DATA TO EXAMINE: Begin

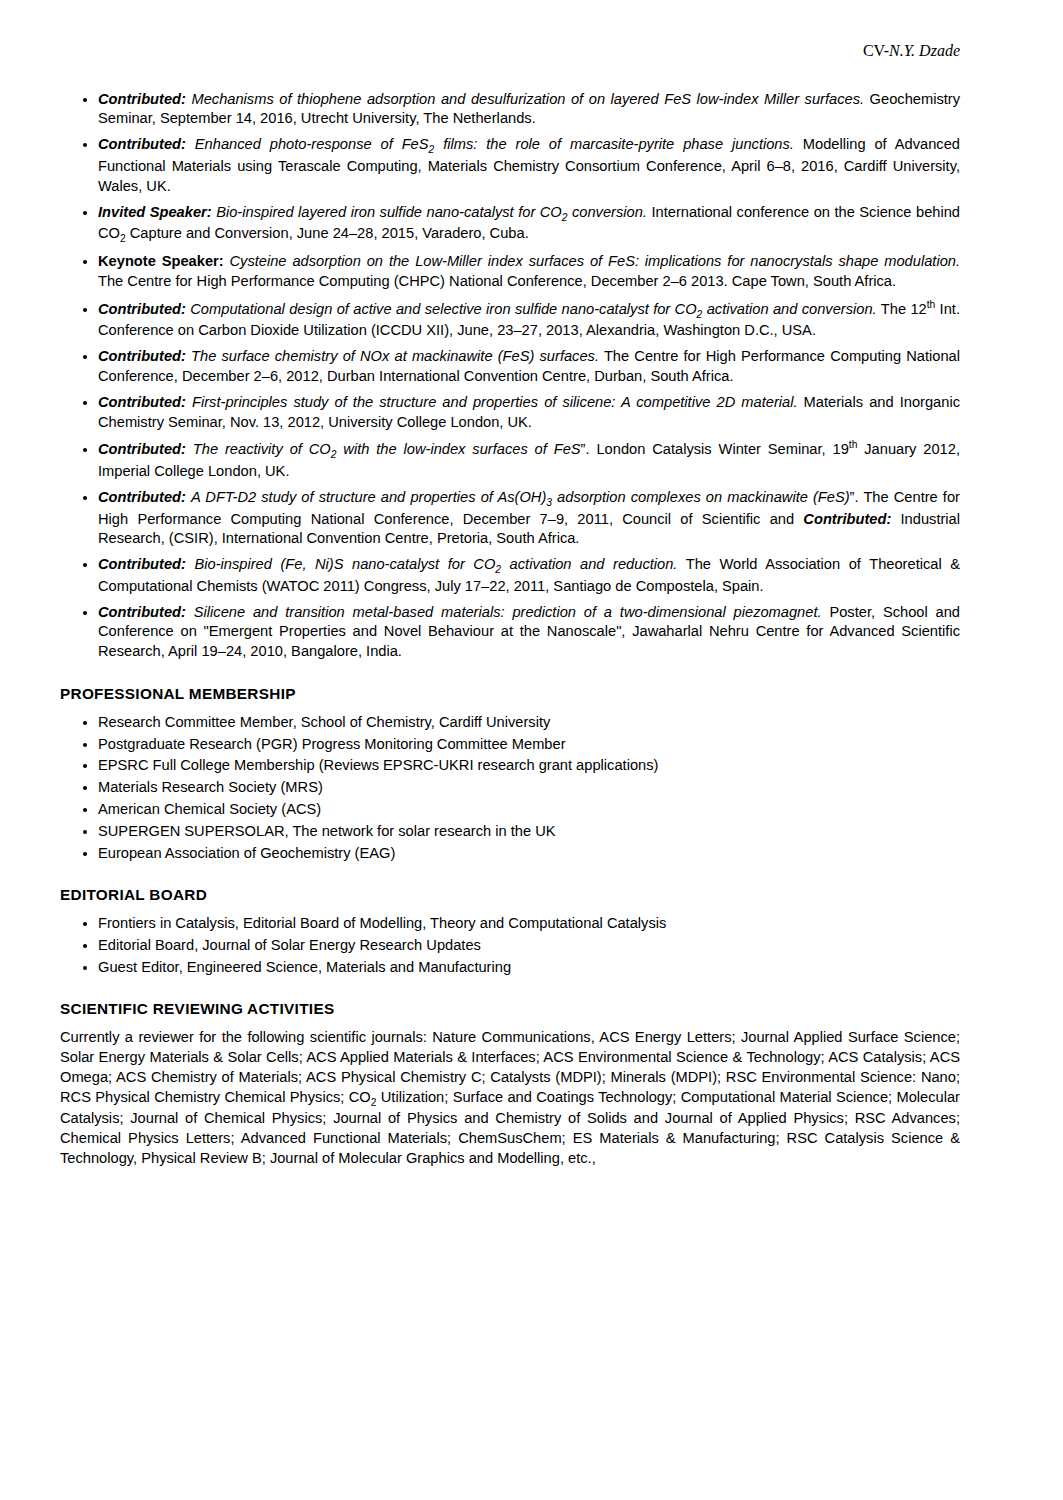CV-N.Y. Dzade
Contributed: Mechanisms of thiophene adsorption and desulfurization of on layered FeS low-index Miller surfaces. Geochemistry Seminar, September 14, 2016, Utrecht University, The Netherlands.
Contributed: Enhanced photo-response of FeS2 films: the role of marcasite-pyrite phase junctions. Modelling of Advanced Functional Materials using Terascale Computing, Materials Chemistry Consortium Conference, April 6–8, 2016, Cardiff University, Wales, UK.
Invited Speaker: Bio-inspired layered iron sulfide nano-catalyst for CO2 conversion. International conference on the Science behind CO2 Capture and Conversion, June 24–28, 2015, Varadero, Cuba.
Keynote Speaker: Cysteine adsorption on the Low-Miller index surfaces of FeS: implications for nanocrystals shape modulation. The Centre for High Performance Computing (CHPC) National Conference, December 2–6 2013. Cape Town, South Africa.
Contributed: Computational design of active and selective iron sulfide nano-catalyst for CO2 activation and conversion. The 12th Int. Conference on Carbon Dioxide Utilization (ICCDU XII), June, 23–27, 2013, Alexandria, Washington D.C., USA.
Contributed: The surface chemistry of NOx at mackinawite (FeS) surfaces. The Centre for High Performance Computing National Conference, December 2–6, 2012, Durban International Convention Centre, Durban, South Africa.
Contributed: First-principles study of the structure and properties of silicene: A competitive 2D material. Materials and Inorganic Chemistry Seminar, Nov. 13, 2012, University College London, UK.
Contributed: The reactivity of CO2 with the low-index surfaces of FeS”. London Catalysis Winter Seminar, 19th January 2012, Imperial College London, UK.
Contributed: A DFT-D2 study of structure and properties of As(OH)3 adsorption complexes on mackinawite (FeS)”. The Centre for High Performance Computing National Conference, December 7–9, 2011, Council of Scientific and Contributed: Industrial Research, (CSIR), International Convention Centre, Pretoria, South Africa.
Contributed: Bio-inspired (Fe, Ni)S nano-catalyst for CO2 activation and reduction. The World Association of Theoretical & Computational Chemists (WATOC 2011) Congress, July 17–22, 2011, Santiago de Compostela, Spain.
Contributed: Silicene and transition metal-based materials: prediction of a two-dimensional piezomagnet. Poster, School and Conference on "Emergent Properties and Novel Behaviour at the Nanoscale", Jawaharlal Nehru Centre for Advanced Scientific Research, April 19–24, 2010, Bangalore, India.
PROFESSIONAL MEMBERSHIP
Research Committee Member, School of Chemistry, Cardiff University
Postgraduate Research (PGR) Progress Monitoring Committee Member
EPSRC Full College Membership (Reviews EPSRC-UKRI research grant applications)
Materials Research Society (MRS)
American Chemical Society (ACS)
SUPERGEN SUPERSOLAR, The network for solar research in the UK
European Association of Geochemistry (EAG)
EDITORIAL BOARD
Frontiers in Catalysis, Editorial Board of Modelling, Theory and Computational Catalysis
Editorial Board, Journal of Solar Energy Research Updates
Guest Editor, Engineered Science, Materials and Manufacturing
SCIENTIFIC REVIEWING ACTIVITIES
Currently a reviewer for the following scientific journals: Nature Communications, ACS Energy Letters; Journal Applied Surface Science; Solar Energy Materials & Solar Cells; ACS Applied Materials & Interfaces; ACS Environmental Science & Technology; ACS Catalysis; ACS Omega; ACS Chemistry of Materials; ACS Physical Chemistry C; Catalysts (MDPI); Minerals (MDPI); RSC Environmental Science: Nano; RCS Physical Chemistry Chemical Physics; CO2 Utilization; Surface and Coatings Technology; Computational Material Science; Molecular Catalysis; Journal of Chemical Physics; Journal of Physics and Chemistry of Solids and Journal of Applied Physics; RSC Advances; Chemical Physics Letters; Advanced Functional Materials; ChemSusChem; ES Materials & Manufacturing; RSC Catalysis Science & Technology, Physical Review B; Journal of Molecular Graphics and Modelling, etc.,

DATA TO EXAMINE: End

WHAT THE EXERCISE ASKS. Output the complete listing exactly. Pictures stay out.

WRITTEN ANSWER.
CV-N.Y. Dzade
Contributed: Mechanisms of thiophene adsorption and desulfurization of on layered FeS low-index Miller surfaces. Geochemistry Seminar, September 14, 2016, Utrecht University, The Netherlands.
Contributed: Enhanced photo-response of FeS2 films: the role of marcasite-pyrite phase junctions. Modelling of Advanced Functional Materials using Terascale Computing, Materials Chemistry Consortium Conference, April 6–8, 2016, Cardiff University, Wales, UK.
Invited Speaker: Bio-inspired layered iron sulfide nano-catalyst for CO2 conversion. International conference on the Science behind CO2 Capture and Conversion, June 24–28, 2015, Varadero, Cuba.
Keynote Speaker: Cysteine adsorption on the Low-Miller index surfaces of FeS: implications for nanocrystals shape modulation. The Centre for High Performance Computing (CHPC) National Conference, December 2–6 2013. Cape Town, South Africa.
Contributed: Computational design of active and selective iron sulfide nano-catalyst for CO2 activation and conversion. The 12th Int. Conference on Carbon Dioxide Utilization (ICCDU XII), June, 23–27, 2013, Alexandria, Washington D.C., USA.
Contributed: The surface chemistry of NOx at mackinawite (FeS) surfaces. The Centre for High Performance Computing National Conference, December 2–6, 2012, Durban International Convention Centre, Durban, South Africa.
Contributed: First-principles study of the structure and properties of silicene: A competitive 2D material. Materials and Inorganic Chemistry Seminar, Nov. 13, 2012, University College London, UK.
Contributed: The reactivity of CO2 with the low-index surfaces of FeS”. London Catalysis Winter Seminar, 19th January 2012, Imperial College London, UK.
Contributed: A DFT-D2 study of structure and properties of As(OH)3 adsorption complexes on mackinawite (FeS)”. The Centre for High Performance Computing National Conference, December 7–9, 2011, Council of Scientific and Contributed: Industrial Research, (CSIR), International Convention Centre, Pretoria, South Africa.
Contributed: Bio-inspired (Fe, Ni)S nano-catalyst for CO2 activation and reduction. The World Association of Theoretical & Computational Chemists (WATOC 2011) Congress, July 17–22, 2011, Santiago de Compostela, Spain.
Contributed: Silicene and transition metal-based materials: prediction of a two-dimensional piezomagnet. Poster, School and Conference on "Emergent Properties and Novel Behaviour at the Nanoscale", Jawaharlal Nehru Centre for Advanced Scientific Research, April 19–24, 2010, Bangalore, India.
PROFESSIONAL MEMBERSHIP
Research Committee Member, School of Chemistry, Cardiff University
Postgraduate Research (PGR) Progress Monitoring Committee Member
EPSRC Full College Membership (Reviews EPSRC-UKRI research grant applications)
Materials Research Society (MRS)
American Chemical Society (ACS)
SUPERGEN SUPERSOLAR, The network for solar research in the UK
European Association of Geochemistry (EAG)
EDITORIAL BOARD
Frontiers in Catalysis, Editorial Board of Modelling, Theory and Computational Catalysis
Editorial Board, Journal of Solar Energy Research Updates
Guest Editor, Engineered Science, Materials and Manufacturing
SCIENTIFIC REVIEWING ACTIVITIES
Currently a reviewer for the following scientific journals: Nature Communications, ACS Energy Letters; Journal Applied Surface Science; Solar Energy Materials & Solar Cells; ACS Applied Materials & Interfaces; ACS Environmental Science & Technology; ACS Catalysis; ACS Omega; ACS Chemistry of Materials; ACS Physical Chemistry C; Catalysts (MDPI); Minerals (MDPI); RSC Environmental Science: Nano; RCS Physical Chemistry Chemical Physics; CO2 Utilization; Surface and Coatings Technology; Computational Material Science; Molecular Catalysis; Journal of Chemical Physics; Journal of Physics and Chemistry of Solids and Journal of Applied Physics; RSC Advances; Chemical Physics Letters; Advanced Functional Materials; ChemSusChem; ES Materials & Manufacturing; RSC Catalysis Science & Technology, Physical Review B; Journal of Molecular Graphics and Modelling, etc.,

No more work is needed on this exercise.